One of the downsides of living in a state for which the defense industry is so vital is that nuclear research and bomb-making have generated a lot of dangerous waste over the years. And it’s got to go somewhere. If you’re living in New Mexico, at some point you’ve probably heard of the controversial Waste Isolation Pilot Plant, where radioactive waste is stored some 2,000 feet underground. But WIPP has only been around since 1999, and the Los Alamos National Laboratory has been generating waste for more than half a century. Where did it go before WIPP?

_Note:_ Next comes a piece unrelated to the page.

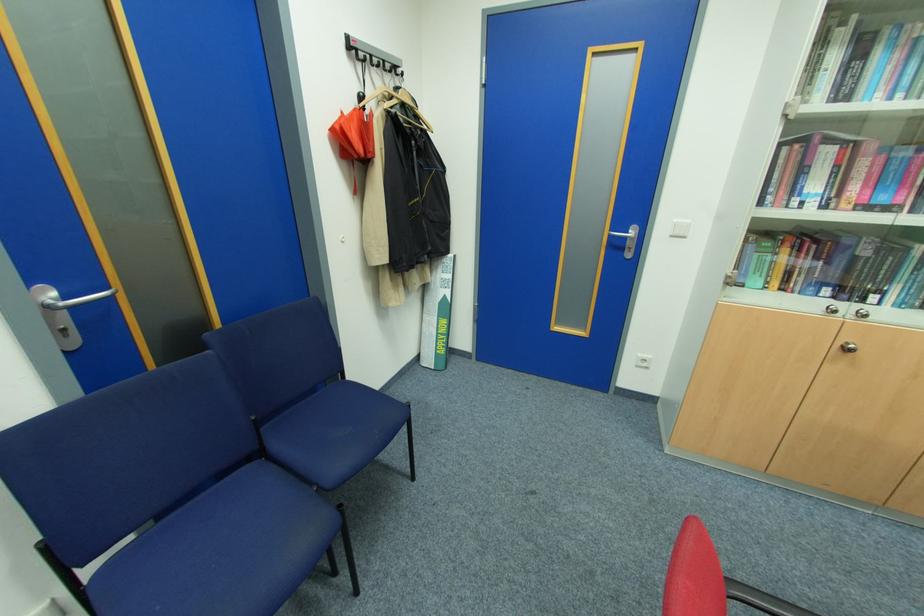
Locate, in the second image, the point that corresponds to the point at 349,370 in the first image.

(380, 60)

In 1957, LANL built an official nuclear waste disposal site on a mesa near White Rock, only 19 miles from Santa Fe, and christened it Area G. (Don't ask what happened to waste before it was built). Although the site is only used for low-level material today, the lab originally used it as a dumping ground for all manner of radioactive stuff, including plutonium waste. Unfortunately, there was little effort made to prevent the site from succumbing to the effects of erosion. As a result, traces of plutonium have been found in runoff and sediment nearby, and even in the vegetation.
The good news is that in a post-9/11 world, it’s unlikely that you could meander anywhere near Area G without being shot.

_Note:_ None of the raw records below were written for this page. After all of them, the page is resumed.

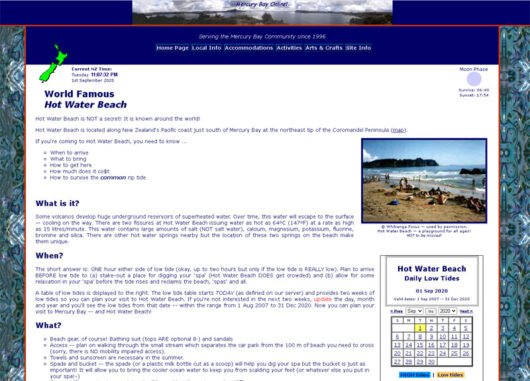
You are a GUI agent. You are given a task and a screenshot of the screen. Output one action in this format:
    pyautogui.click(x=<x>, y=<y>)
    Task: Click on the pictures
    
    Given the screenshot: What is the action you would take?
    pyautogui.click(x=429, y=164)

Everyone should visit Carlsbad Caverns at least once, but there’s one cave that could prove a deadly surprise for those unlucky enough to be in the wrong place at the wrong time. The wrong place is in the town of Carlsbad itself, at the intersection of U.S. Highway 285 and U.S. 62/180, and the wrong time is ... well, nobody knows for sure.
But there’s a good possibility that intersection could be swallowed up in a sudden sinkhole collapse that would take down cars and nearby buildings. Although state officials aren’t absolutely sure this will happen, they do know that the road is sitting right on top of an enormous man-made cavern, the result of a decades-long brining operation.
After a similar brine well collapsed in nearby Artesia (away from any inhabited areas), state regulators realized they had a serious problem on their hands. However, aside from installing alarms to warn city officials of an imminent collapse and running tests from time to time, nothing has really been done about the problem yet.
For now, go check out Carlsbad Caverns and have a nice time. But if you’re going through the town of Carlsbad itself: drive carefully.
We love our prairie dogs. We really do. What with their plump, golden-brown bodies and little villages and piping barks. But if one of the buggers comes sauntering up to you at the edge of the Best Buy parking lot and gives you its best “scritch-me-behind-the-ears” look, just run the heck away.
Because those little bastards carry the plague.
Yes, that plague. The Black Death that rampaged through medieval Europe. Fortunately, medical science has made the disease much less dangerous, but it’s still out there, it can still kill you, and it loves New Mexico.
Usually, it only affects wild animals, but sometimes it spreads to humans, especially when a deliriously ill squirrel or prairie dog gets close enough to a person for their fleas to leap onto the unsuspecting nature lover. Next thing you know, the victim's got the high fever, bloody phlegm and swollen, painful lymph-nodes that indicate bubonic plague.
Fortunately, the Centers for Disease Control estimates that only 10 to 15 cases occur in the United States annually, and New Mexico represents about half of that. But just leave the prairie dogs alone. Do you really want to be one of the people who gets the plague this year?